● Exercise requirements
Those lines of the data that hold the word "Mike" are to be copied out.

[Transcribed page contents]
*** Block opens ***
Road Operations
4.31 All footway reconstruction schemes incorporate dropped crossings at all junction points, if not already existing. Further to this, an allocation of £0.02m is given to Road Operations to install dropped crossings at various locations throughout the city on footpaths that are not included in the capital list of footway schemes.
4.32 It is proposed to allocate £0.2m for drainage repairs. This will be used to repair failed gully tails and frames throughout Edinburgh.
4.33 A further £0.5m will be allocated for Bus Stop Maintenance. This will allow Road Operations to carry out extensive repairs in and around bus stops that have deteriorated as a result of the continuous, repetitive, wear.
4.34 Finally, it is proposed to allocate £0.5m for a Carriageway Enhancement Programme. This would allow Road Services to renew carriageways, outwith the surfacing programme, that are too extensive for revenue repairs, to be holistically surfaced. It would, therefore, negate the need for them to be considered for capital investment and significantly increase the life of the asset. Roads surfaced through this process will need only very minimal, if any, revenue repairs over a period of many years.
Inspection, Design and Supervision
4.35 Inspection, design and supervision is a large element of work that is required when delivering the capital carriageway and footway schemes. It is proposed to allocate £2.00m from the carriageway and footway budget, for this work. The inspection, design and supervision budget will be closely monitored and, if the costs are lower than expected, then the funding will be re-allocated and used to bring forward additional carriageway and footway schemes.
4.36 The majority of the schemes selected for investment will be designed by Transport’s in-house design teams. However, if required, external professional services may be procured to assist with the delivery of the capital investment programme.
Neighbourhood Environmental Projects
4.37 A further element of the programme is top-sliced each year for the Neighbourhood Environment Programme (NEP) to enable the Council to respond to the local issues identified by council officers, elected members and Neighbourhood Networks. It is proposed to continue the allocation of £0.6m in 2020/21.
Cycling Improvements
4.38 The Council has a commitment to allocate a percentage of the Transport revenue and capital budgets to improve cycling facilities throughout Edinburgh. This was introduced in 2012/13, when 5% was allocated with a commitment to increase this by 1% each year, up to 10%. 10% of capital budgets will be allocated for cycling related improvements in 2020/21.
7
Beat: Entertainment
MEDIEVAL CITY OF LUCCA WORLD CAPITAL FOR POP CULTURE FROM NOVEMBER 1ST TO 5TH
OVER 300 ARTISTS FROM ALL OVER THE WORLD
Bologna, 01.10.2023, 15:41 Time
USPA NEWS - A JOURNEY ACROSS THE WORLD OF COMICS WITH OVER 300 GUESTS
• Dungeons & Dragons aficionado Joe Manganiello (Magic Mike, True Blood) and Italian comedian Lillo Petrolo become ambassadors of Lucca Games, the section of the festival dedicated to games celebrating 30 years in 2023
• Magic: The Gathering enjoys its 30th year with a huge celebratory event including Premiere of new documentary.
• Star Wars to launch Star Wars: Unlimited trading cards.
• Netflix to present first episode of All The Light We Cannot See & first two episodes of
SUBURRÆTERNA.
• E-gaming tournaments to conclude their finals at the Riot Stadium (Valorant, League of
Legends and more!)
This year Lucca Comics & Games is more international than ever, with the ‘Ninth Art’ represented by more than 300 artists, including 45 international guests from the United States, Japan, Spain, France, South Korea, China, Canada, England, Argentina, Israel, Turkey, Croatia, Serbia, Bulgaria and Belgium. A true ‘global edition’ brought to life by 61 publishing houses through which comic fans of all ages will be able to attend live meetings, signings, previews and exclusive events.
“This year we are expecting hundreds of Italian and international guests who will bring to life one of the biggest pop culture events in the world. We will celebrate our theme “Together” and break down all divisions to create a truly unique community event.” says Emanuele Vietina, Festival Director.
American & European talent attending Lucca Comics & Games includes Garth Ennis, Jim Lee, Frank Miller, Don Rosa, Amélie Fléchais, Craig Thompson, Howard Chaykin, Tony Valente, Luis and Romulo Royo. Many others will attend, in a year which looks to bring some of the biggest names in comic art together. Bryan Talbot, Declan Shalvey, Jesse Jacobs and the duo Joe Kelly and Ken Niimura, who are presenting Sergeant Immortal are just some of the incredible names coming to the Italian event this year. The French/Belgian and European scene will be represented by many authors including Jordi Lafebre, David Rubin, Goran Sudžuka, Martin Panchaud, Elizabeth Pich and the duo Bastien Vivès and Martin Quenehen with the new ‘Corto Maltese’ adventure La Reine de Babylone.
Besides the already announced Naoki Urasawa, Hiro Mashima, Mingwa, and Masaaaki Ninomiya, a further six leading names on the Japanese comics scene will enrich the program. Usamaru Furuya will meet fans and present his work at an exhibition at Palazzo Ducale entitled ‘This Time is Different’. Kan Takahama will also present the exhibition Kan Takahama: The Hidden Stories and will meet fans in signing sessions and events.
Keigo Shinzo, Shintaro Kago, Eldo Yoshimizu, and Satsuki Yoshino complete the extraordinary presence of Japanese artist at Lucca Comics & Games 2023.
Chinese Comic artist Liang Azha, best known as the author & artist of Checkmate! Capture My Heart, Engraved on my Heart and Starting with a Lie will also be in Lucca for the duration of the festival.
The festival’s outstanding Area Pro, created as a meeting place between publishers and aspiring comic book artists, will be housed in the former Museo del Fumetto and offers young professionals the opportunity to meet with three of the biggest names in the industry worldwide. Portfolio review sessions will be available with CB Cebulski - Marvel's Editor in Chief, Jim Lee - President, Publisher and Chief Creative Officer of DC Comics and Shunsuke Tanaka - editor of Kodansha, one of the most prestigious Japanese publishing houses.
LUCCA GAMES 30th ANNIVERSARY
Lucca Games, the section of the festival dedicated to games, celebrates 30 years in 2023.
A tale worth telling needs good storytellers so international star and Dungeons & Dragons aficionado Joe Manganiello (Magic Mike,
*** Block closes ***
● Solution to this exercise
• Dungeons & Dragons aficionado Joe Manganiello (Magic Mike, True Blood) and Italian comedian Lillo Petrolo become ambassadors of Lucca Games, the section of the festival dedicated to games celebrating 30 years in 2023
A tale worth telling needs good storytellers so international star and Dungeons & Dragons aficionado Joe Manganiello (Magic Mike,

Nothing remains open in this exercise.